BoevaLab / FREEC

Control-FREEC: Copy number and genotype annotation in whole genome and whole exome sequencing data
152 stars 49 forks source link

ERROR : Unable to open fasta file for chr22 (mm10 | WGS) #124

Open Matheo-Lode opened 1 year ago

Matheo-Lode commented 1 year ago

Hello,

I am using your tool to estimate CNVs in my data, both Whole exome (WES) and Whole Genome (WGS) from the same sample of the same species. My WES samples worked just fine, but I am having the same error over and over again for the WGS data.

tail of the log :

..File /MyPath/chrNameLength.txt was read
         total genome size:     2.73087e+09
..samtools should be installed to be able to read BAM files
         read number:   761375917
         coefficientOfVariation:        0.05
         evaluated window size: 1435
..[genomecopynumber] Starting reading /myPath/GL261_luc.chr.bam
..samtools should be installed to be able to read BAM files; will use the following command for samtools: samtools view -@ 1 myPath/GL261_luc.chr.bam
PROFILING [tid=139915466331968]: myPath/GL261_luc.chr.bam read in 1028 seconds [fillMyHash]
761375917 lines read..
39537513 reads used to compute copy number profile
printing counts into myPath/GL261_luc.chr.bam_sample.cpn
..Window size:  1435
..using GC-content to normalize copy number profiles
Unable to open fasta file for chr 22 in folder myPath/chromosomes

Please note, myPath/chromosomes should be a folder, not a file! 

Working with mm10, there is indeed no chr22 (only 1:19, X,Y,M) and I don't understand what I am doing wrong in my config file.

Config file :

[general]

##parameters chrLenFile and ploidy are required.

chrLenFile = myPath/chrNameLength.txt
ploidy = 2

##Parameter "breakPointThreshold" specifies the maximal slope of the slope of residual sum of squares.
##This should be a positive value. The closer it is to Zero, the more breakpoints will be called. Its recommended value is between 0.01 and 0.08.

breakPointThreshold = 0.8

##Either coefficientOfVariation or window must be specified for whole genome sequencing data. Set window=0 for exome sequencing data.

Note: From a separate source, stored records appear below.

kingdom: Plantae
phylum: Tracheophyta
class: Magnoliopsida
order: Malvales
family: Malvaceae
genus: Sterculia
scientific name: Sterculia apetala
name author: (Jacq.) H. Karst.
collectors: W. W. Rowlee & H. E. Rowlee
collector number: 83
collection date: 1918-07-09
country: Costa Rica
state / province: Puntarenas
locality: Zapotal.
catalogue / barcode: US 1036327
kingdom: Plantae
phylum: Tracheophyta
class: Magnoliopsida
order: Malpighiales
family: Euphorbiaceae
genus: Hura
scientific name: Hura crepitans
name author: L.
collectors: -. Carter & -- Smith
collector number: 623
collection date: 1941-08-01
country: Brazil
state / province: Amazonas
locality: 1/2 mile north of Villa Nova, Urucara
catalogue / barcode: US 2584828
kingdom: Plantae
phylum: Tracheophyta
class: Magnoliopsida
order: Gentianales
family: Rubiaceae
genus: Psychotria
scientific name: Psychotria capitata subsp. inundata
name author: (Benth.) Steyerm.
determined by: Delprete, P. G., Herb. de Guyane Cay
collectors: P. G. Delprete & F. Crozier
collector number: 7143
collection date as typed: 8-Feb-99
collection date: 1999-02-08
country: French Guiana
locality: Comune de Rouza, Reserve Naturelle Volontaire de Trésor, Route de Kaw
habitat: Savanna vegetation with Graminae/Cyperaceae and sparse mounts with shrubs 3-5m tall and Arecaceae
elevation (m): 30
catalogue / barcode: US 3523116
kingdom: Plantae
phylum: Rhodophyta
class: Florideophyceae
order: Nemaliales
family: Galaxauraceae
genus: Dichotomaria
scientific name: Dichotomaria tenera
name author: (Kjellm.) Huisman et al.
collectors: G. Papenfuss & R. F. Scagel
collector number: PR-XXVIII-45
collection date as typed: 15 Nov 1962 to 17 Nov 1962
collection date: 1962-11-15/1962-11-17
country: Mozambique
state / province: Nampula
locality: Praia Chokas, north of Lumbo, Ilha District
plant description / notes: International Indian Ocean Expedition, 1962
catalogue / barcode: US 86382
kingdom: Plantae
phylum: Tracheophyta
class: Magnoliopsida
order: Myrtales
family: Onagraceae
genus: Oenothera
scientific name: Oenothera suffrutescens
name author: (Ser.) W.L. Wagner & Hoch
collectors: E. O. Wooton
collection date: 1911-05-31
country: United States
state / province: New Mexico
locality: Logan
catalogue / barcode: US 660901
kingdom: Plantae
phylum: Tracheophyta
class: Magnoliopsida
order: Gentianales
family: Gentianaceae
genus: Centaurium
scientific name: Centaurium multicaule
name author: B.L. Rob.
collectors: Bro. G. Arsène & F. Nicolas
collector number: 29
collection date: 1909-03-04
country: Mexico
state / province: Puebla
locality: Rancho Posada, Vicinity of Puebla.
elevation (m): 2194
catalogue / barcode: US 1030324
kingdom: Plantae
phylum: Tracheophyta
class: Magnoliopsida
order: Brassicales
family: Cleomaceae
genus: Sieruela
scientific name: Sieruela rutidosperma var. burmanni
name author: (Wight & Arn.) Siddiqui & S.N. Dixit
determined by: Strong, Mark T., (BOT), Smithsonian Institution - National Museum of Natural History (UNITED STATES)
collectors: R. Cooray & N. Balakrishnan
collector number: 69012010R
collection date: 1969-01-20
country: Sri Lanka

coefficientOfVariation = 0.05

##Either chrFiles or GCcontentProfile must be specified too if no control dataset is available.
##If you provide a path to chromosome files, Control-FREEC will look for the following fasta files in your directory (in this order):
##1, 1.fa, 1.fasta, chr1.fa, chr1.fasta; 2, 2.fa, etc.
## Please ensure that you don't have other files but sequences having the listed names in this directory.
chrFiles = myPath/chromosomes

##if you are working with something non-human, we may need to modify these parameters:
minExpectedGC = 0.37
maxExpectedGC = 0.47

numberOfProcesses = 4
outputDir = myPath

##If the parameter gemMappabilityFile is not specified, then the fraction of non-N nucleotides per window is used as Mappability.

##set BedGraphOutput=TRUE if you want to create a BedGraph track for visualization in the UCSC genome browser:
BedGraphOutput=TRUE

[sample]

mateFile = myPath/GL261_luc.chr.bam
inputFormat = BAM
mateOrientation = 0

##use "mateOrientation=0" for sorted .SAM an .BAM

[BAF]

##use the following options to calculate B allele frequency profiles and genotype status.

[target]

##use a tab-delimited .BED file to specify capture regions (control dataset is needed to use this option):

Finally, I have already checked that :

Do you have any idea on how to resolve this error ?

LeilyR commented 1 year ago

hey, did you solve this issue?

Matheo-Lode commented 1 year ago

Hello, unfortunately not, I ran out of ideas on how to solve this. I am willing to try out any solution !

LeilyR commented 1 year ago

For me the issue was some missing contig in the list of fasta files, I used the first 2 columns of samtools faidx output to make the chromosome length file , before splitting the ref fasta by chromosome, that solved the issue. Also I removed any other file from the folder I had my .fa files

DzmitryGB commented 1 year ago

I am seeing a similar issue using v11.6 from bioconda and GRCh38 genome. I suspect the chromosome names are changed somewhere. In my case, the error is "Unable to open fasta file for chr 1_KI270762v1_alt in folder". However, the contig is named "chr1_KI270762v1_alt" in the original fasta file (note the underscore between 'chr' and '1'. Moreover, the contig is renamed in the .cpn file to "1_KI270762v1_alt". So it could be a wrong assumption about chromosome naming in the freeec.